**EXERCISE MATERIAL:**

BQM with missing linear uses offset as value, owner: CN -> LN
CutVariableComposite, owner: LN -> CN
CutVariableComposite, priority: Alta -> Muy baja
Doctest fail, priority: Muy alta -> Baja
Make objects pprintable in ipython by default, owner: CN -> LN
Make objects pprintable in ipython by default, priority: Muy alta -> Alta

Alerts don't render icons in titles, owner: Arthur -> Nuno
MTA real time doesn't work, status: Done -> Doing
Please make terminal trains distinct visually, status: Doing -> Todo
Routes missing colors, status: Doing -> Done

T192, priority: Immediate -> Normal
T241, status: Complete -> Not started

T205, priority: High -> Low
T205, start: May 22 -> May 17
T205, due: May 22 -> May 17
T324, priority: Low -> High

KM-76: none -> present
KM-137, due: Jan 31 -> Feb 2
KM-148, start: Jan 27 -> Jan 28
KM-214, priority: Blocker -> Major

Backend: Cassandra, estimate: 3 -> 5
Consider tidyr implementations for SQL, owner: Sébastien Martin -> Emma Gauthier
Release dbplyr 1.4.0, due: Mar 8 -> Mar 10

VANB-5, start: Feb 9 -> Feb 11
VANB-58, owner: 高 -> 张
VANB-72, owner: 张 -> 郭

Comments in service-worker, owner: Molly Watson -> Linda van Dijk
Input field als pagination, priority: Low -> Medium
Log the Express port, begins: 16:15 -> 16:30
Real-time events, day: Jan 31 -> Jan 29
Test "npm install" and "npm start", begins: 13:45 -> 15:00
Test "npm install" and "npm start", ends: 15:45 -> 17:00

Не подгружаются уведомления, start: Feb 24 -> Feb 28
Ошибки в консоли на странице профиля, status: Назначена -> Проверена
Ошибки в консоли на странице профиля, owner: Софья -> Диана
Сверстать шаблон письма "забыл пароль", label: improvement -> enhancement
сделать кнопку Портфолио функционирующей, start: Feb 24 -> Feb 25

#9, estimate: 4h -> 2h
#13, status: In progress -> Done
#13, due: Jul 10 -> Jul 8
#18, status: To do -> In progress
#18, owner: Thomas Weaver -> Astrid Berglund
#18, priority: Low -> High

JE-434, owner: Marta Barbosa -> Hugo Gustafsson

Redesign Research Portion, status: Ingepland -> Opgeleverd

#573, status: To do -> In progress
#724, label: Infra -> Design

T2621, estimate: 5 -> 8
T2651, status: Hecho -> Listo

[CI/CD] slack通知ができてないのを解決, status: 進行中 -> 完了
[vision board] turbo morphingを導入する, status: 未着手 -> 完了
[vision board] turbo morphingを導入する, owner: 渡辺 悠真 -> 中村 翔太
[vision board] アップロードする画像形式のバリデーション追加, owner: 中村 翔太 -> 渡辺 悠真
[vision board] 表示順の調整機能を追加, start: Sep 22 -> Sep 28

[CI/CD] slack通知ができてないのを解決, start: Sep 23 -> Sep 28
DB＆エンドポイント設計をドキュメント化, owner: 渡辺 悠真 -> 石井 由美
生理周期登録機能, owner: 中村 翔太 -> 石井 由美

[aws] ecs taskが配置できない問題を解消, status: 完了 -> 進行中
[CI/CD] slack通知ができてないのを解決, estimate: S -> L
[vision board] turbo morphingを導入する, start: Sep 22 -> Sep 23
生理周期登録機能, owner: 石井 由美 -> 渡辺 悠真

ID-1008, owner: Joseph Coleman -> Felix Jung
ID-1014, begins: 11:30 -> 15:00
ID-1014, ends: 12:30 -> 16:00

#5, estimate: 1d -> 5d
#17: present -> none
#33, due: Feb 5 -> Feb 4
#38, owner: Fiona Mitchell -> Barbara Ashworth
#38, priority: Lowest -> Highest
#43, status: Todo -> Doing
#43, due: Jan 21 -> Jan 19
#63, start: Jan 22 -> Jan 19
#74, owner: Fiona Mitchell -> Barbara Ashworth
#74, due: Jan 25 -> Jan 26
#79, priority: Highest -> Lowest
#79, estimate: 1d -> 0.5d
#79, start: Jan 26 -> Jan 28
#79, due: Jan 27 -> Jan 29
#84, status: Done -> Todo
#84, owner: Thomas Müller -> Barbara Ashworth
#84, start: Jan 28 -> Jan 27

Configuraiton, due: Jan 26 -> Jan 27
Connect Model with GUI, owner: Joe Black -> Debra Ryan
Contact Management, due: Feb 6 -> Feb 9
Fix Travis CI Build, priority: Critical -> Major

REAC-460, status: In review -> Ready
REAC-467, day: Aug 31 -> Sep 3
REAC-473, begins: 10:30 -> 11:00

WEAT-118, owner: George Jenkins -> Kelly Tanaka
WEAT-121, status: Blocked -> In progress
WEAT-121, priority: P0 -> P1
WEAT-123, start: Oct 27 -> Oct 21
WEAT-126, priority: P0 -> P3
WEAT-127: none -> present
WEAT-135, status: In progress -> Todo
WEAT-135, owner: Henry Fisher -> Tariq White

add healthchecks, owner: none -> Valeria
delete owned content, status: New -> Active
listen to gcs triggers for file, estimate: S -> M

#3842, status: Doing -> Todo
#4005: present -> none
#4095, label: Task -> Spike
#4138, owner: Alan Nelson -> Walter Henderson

**WORK INSTRUCTIONS:**
Only lines holding the word "REAC" belong in the answer; copy each one from the material.

**OUTPUT OF THE EXERCISE:**
REAC-460, status: In review -> Ready
REAC-467, day: Aug 31 -> Sep 3
REAC-473, begins: 10:30 -> 11:00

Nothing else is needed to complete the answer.